A propos
Hélène Manon (1896-1984) transmet dans ce livre la vision de New York qu’elle en a eue en 1942. Mais pourquoi cette Française, qui n’avait jamais traversé l’Atlantique, se trouve-t-elle habiter soudain à Central Park West ?
En voici la raison : son mari, Léon Herrmann, issu d’une vieille famille juive française, a été écarté de sa fonction de professeur d’université par le statut des juifs publié en octobre 1940 (pas de temps perdu…). Elle-même est catholique et très patriote, mais elle redoute le pire pour son mari et pour leur famille. Voyant ce dernier accablé par le chagrin, c’est elle qui prend la décision d’un départ aux États-Unis. Ce mari (Léon), par ailleurs commandant dans l’Armée française, qui apparaît dans le livre sous le prénom de Maxime, ne tardera pas d’ailleurs à rejoindre Londres et à travailler au chiffre à Carlton Garden.
Le New York de 1942 est bien différent de celui d’aujourd’hui. En dehors de son originalité littéraire, ce récit constitue aussi un document unique sur les lieux dont certains ont disparu (comme la maison où l’auteur a vécu) ou se sont modifiés (comme la Battery, passée du statut de quartier malfamé à celui de parc de luxe, et l’East River qui, d’une promenade bucolique le long de la rivière, est devenu le siège de l’ONU)…
Dans ce New York sans climatisation, effrayant d’humidité et de chaleur au mois d’août, Hélène se débat entre les trois compagnies de métro concurrentes dont aucune ne propose la moindre information sur son réseau – une situation incroyable pour les Européens exilés, et décrite aussi par Jules Romain dans “Salsette découvre l’Amérique”. Aujourd’hui, il ne reste plus qu’une compagnie de métro, qui consent même à fournir quelques explications à ses voyageurs.
Hélène a établi aussi un relevé des nourritures locales particulièrement attrayantes pour ceux qui arrivaient d’un pays affamé : pies, rolls, cheese cakes, corn muffins, Horn and Hardart mécanisés où des sandwiches blancs comme neige, qui n’avaient pas encore traversé l’Atlantique, répondent avec une exactitude militaire à l’appel d’un quarter…”Drop it in the slot”…

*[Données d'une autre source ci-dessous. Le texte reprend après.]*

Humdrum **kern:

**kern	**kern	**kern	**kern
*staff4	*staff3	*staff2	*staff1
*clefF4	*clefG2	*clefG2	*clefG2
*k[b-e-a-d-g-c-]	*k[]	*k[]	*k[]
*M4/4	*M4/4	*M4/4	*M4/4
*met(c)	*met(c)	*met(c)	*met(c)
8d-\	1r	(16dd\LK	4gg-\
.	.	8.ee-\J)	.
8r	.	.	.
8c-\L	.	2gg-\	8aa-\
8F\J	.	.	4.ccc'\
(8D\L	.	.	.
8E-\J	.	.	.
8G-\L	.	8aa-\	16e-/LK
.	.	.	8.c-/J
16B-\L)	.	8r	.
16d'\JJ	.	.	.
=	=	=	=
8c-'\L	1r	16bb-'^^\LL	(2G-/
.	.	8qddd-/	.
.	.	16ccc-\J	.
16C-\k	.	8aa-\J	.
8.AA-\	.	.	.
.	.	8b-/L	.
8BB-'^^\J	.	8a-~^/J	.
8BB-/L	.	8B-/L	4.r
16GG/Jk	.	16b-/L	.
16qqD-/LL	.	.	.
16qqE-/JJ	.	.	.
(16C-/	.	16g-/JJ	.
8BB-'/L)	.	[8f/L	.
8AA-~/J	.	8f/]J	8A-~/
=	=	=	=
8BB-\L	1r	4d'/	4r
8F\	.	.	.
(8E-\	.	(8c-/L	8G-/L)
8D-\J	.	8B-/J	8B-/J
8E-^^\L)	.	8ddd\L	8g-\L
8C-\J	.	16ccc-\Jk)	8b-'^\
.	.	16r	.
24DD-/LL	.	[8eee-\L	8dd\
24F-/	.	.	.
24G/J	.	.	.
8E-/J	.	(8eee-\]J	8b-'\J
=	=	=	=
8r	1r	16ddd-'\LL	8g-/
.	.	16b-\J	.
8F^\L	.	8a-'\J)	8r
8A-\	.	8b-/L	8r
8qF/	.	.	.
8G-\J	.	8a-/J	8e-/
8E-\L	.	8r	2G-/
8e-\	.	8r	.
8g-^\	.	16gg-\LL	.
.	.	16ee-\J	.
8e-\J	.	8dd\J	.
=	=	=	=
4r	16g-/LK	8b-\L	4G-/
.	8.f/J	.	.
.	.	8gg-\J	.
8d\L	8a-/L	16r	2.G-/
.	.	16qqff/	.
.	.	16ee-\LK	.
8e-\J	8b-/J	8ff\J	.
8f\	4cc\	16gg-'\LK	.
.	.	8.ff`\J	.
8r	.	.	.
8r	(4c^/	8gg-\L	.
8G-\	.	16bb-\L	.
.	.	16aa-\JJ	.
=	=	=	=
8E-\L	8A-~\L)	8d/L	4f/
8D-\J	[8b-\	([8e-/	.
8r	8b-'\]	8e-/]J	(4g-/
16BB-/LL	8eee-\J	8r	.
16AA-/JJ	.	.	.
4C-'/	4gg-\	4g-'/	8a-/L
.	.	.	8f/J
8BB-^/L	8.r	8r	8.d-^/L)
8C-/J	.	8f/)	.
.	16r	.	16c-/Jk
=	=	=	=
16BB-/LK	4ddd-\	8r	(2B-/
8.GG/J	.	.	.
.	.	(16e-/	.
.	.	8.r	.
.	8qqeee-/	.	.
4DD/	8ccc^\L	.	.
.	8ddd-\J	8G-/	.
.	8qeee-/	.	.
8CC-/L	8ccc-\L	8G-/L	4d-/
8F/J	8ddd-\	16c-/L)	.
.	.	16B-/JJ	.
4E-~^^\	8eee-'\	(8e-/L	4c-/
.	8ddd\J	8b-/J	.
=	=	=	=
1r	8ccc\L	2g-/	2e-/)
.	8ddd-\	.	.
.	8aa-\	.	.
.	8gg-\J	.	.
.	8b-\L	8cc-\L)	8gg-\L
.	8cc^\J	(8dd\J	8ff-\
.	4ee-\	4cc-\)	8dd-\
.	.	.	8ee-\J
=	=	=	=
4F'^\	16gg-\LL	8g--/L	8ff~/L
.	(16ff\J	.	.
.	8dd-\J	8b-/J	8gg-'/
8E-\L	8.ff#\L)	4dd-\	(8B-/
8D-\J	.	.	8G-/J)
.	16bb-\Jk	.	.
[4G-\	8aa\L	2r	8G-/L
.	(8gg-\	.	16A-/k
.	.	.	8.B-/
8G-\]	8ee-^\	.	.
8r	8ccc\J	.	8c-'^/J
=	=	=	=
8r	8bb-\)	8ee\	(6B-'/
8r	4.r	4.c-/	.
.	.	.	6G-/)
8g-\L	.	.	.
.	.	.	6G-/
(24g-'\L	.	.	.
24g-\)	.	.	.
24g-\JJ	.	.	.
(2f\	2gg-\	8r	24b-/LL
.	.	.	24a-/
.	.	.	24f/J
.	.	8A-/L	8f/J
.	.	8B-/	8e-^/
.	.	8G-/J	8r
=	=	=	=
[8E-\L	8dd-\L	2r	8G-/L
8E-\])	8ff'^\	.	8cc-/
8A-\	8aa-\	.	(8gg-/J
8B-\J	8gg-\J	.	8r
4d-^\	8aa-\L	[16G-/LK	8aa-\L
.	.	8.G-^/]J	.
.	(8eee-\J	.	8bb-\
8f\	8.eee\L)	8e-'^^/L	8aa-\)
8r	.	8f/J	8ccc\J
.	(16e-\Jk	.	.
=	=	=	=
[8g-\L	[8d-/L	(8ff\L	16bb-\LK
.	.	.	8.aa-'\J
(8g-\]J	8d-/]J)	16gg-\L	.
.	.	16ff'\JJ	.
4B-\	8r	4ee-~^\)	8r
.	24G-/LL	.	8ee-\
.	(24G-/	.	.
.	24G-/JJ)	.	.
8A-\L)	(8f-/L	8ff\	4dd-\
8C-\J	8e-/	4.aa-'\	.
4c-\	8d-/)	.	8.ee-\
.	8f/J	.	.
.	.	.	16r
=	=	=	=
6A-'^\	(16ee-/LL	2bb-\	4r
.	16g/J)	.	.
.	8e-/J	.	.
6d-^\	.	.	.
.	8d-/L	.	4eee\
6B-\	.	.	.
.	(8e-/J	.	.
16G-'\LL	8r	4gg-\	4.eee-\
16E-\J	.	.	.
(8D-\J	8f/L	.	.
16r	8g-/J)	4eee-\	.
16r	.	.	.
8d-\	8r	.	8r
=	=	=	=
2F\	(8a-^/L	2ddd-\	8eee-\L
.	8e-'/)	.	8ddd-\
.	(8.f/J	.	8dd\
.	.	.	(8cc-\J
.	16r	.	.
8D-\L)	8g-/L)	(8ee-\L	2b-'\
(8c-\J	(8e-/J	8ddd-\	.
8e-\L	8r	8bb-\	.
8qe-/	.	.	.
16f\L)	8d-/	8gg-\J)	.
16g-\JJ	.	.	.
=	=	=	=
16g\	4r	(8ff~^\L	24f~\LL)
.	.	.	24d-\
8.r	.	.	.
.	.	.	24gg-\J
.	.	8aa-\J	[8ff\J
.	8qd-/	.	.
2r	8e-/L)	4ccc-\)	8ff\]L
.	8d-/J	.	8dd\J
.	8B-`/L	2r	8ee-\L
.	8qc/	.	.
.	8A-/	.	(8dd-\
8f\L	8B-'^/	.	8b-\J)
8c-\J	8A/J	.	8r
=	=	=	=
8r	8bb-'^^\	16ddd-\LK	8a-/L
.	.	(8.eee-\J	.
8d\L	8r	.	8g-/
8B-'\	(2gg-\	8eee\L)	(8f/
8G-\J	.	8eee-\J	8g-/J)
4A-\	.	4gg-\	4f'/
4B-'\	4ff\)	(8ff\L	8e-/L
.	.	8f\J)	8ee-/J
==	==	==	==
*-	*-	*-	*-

Dans cet univers nouveau, les Français exilés apparaissent fugitivement, à peine esquissés – on devine pourtant leurs obscures querelles. Un peu plus présents : Maxime, l’époux d’Hélène, et Nadia (sa presque belle-sœur) et ses belles robes Lanvin… Mais domine sur tout cela le chagrin viscéral, physiologique, d’avoir quitté la France et de s’inquiéter de son sort, de ne pas savoir si on la reverra, si elle résistera aux humiliations qui l’accablent et si elle saura protéger ceux qui y sont restés.